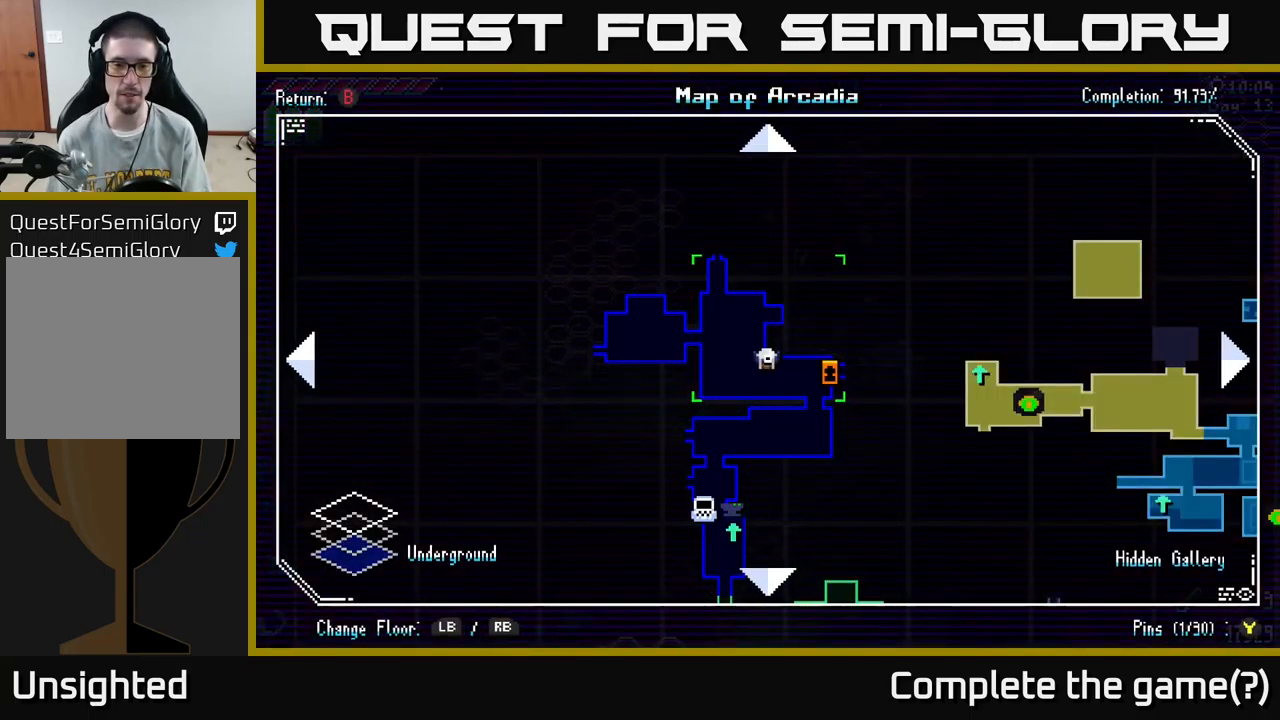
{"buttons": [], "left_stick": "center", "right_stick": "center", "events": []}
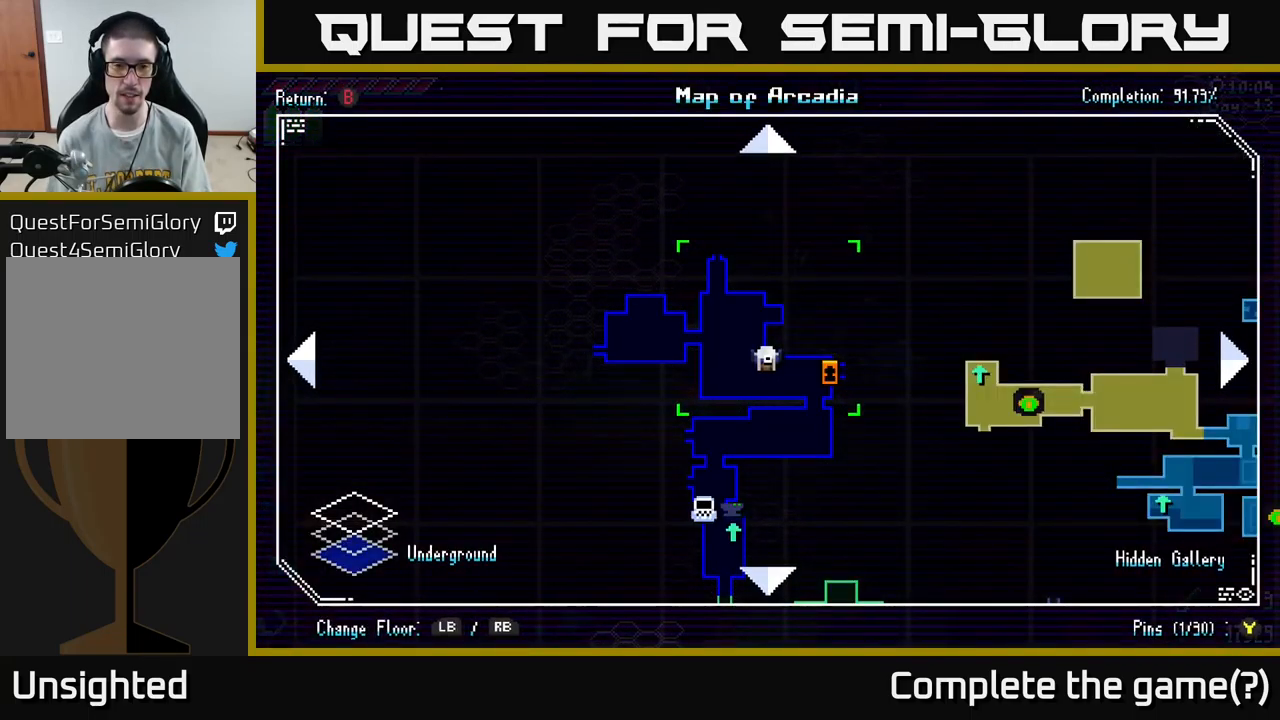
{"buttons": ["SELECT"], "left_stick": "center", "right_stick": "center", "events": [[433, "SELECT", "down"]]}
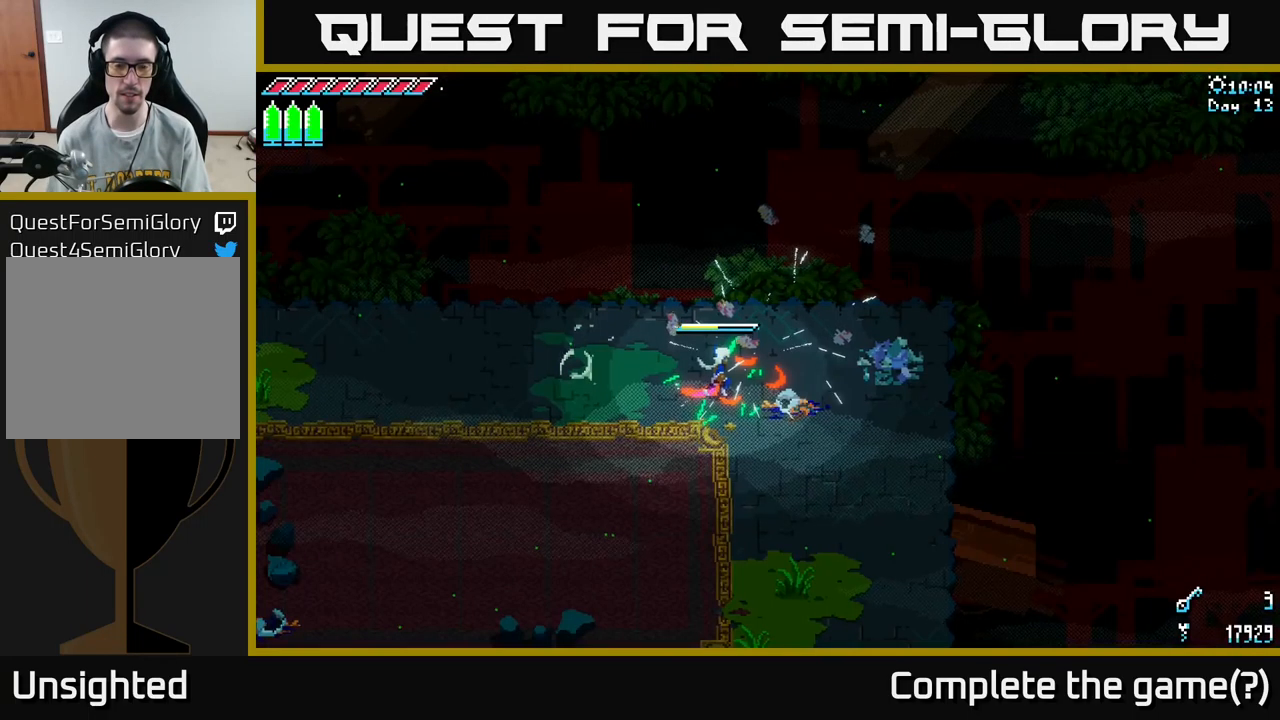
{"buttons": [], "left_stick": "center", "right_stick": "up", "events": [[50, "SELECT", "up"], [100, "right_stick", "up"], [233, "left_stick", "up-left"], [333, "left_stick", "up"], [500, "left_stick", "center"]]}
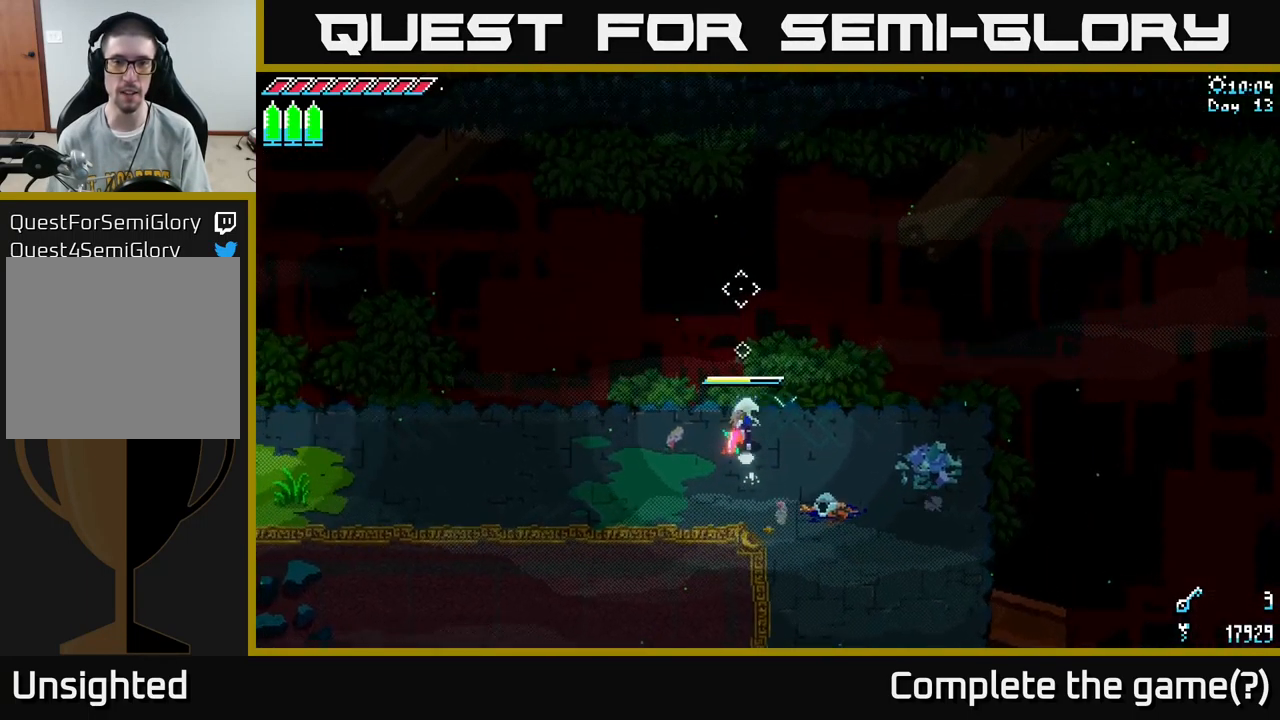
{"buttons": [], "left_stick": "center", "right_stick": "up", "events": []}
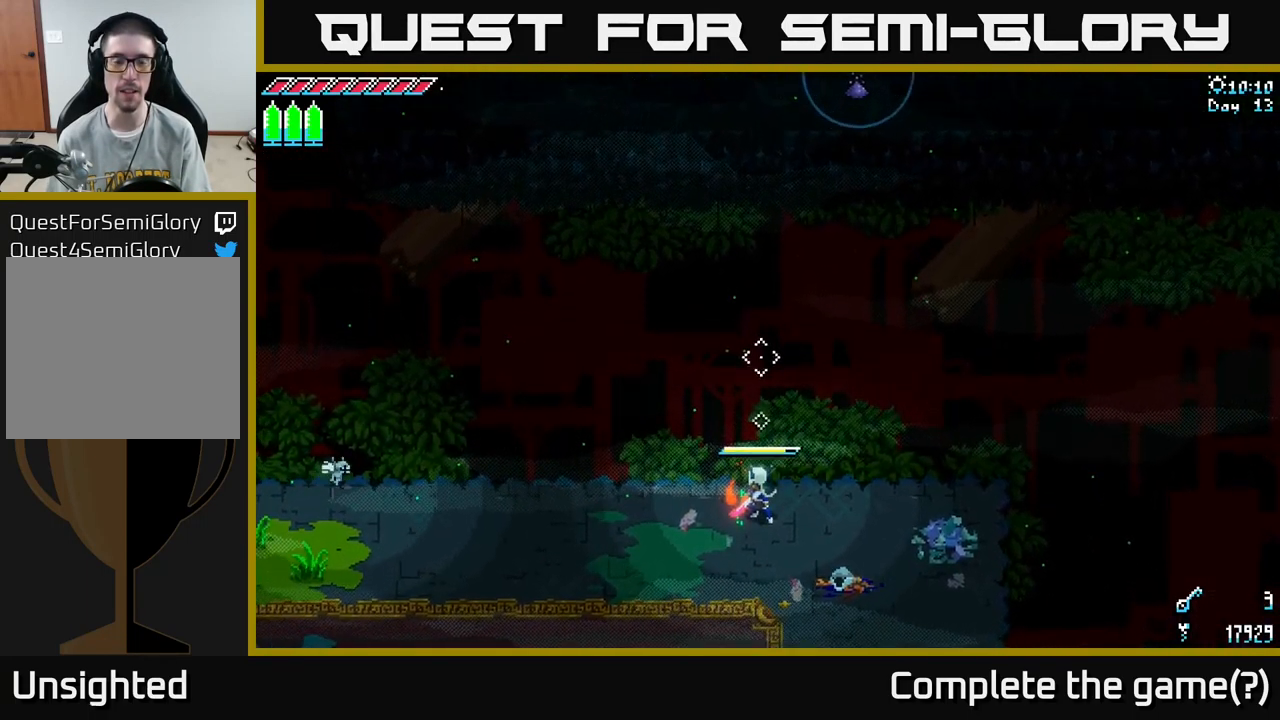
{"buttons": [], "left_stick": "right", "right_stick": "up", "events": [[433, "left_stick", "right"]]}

■ Problem details ■
Return every line in the listing that contains the word "center".

■ Exercise answer ■
{"buttons": [], "left_stick": "center", "right_stick": "center", "events": []}
{"buttons": ["SELECT"], "left_stick": "center", "right_stick": "center", "events": [[433, "SELECT", "down"]]}
{"buttons": [], "left_stick": "center", "right_stick": "up", "events": [[50, "SELECT", "up"], [100, "right_stick", "up"], [233, "left_stick", "up-left"], [333, "left_stick", "up"], [500, "left_stick", "center"]]}
{"buttons": [], "left_stick": "center", "right_stick": "up", "events": []}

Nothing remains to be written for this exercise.